The undeniably lay character of the readership may also explain the small numbers and incompleteness of the surviving copies of the Devote ghetiden, as the books would have been kept in private possession and used in households.29 While the book’s primary use would have been for individual silent prayer and contemplation, one can easily imagine that they might have been used for education of the young, especially the images showing the main events in the history of salvation. Furthermore, the books offer simple modes of prayer to illiterate members of the household.30
The first woodcut the late medieval reader of the Antwerp edition of the Devote ghetiden encountered is an emblematic image of Christ as the Man of Sorrows on the title page (fig. 1). The title above the image, introducing the text as Devote ghetiden vanden leven ende passie Ihesu Christi, positions Christ’s life as the main principle underlying the order of the daily spiritual exercises, which in itself should have made modern readers suspicious as this suggests a different arrangement than that of a traditional book of hours. Interestingly, the prayer cycle on salvation history is positioned as the principal component of the book, while as we have seen above the prayers on this subject were placed between a range of texts addressing various different subjects. Only the meditative text on Friday focuses on the Passion, and here the same woodcut of the Man of Sorrows is used. The fact that Christ’s Passion is central to the title page might have been part of Leeu’s commercial strategy, which sought to take advantage of the fifteenth-century popularity of the Life and Passion of Christ. Looking at the title page the reader got a taste of what was to come: full-page woodcuts that give central stage to the leading figures, placing them in the foreground, while providing enough detail to evoke an imaginative visual experience and structure the process of prayer.31
The next image the reader of the Devote ghetiden encounters is the image of Death, which is placed next to the opening of the first meditative text, to be read on Monday (fig. 2). All of the meditative texts at the start of each chapter are accompanied by images depicting the contemplative subject for that day. Apart from structuring the text and enabling readers to find a certain section more easily,32 these images appear to have two main functions: they announce the subject of the day to the readers and prepare them for reading and subsequently ruminating upon the text. It is the woodcut that influences their initial disposition and mental state. In this case Death is presented as a personification, which turns the relatively abstract notion of death into an active actor, a real and present peril. The words in the banderole, “Nemini parco qui vivit in orbe (I spare no one who lives in the world),” not only create a dialogue between text and image, bringing death to life, they also initiate an interaction between the reader (it is the reader to whom Death speaks) and the meditative subject of that day. Death’s statement demands a reaction from the reader—not a literal response but an internal reflection: how does the reader deal with the feelings the image arouses and what stance does he or she take? Are readers prepared for their own personal confrontation with Death?

### Stored rows
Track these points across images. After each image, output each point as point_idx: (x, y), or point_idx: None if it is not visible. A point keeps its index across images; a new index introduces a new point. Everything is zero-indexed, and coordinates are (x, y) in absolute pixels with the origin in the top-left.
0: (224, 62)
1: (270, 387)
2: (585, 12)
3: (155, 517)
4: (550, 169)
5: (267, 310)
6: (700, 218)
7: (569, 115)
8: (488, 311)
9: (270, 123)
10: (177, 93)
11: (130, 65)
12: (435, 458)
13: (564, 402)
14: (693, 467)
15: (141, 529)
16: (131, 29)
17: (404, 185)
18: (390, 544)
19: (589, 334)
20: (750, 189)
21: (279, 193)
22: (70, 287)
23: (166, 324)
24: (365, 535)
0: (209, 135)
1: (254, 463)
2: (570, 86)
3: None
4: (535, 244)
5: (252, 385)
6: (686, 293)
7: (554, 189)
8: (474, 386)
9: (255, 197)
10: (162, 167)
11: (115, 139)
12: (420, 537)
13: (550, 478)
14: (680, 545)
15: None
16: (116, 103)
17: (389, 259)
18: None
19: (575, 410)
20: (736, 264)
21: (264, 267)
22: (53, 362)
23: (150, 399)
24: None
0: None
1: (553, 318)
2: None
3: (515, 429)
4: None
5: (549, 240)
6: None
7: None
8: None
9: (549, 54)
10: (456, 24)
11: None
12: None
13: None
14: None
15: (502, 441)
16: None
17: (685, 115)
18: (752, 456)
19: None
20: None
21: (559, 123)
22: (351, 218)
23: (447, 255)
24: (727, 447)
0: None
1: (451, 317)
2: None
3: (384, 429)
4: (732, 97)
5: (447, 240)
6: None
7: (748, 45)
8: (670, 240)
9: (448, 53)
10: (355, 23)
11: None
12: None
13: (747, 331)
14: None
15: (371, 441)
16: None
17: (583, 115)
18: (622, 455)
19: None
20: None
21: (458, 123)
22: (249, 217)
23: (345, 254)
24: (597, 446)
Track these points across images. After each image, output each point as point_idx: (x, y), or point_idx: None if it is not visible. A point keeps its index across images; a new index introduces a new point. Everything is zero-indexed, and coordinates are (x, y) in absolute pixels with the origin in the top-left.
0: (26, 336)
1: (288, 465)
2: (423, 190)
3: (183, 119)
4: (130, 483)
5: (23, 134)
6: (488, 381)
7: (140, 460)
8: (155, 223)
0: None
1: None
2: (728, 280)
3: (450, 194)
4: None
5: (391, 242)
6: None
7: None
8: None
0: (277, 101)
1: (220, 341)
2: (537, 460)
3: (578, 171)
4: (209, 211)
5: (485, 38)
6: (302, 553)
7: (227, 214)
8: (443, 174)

### Problems and tasks
a – From the passage on the Devote ghetiden, list every use of the books that it names or suggests.
b – Answer these from the passage on the Devote ghetiden:
(i) Where would the books have been kept and used?
(ii) On which day does the meditative text focus on the Passion?
(iii) What words appear in the banderole of the image of Death?

### Exercise answers
a –
- Individual silent prayer and contemplation
- Education of the young, especially through the images showing the main events in the history of salvation
- Simple modes of prayer for illiterate members of the household

b –
(i) In private possession, used in households.
(ii) Friday.
(iii) "Nemini parco qui vivit in orbe" (I spare no one who lives in the world).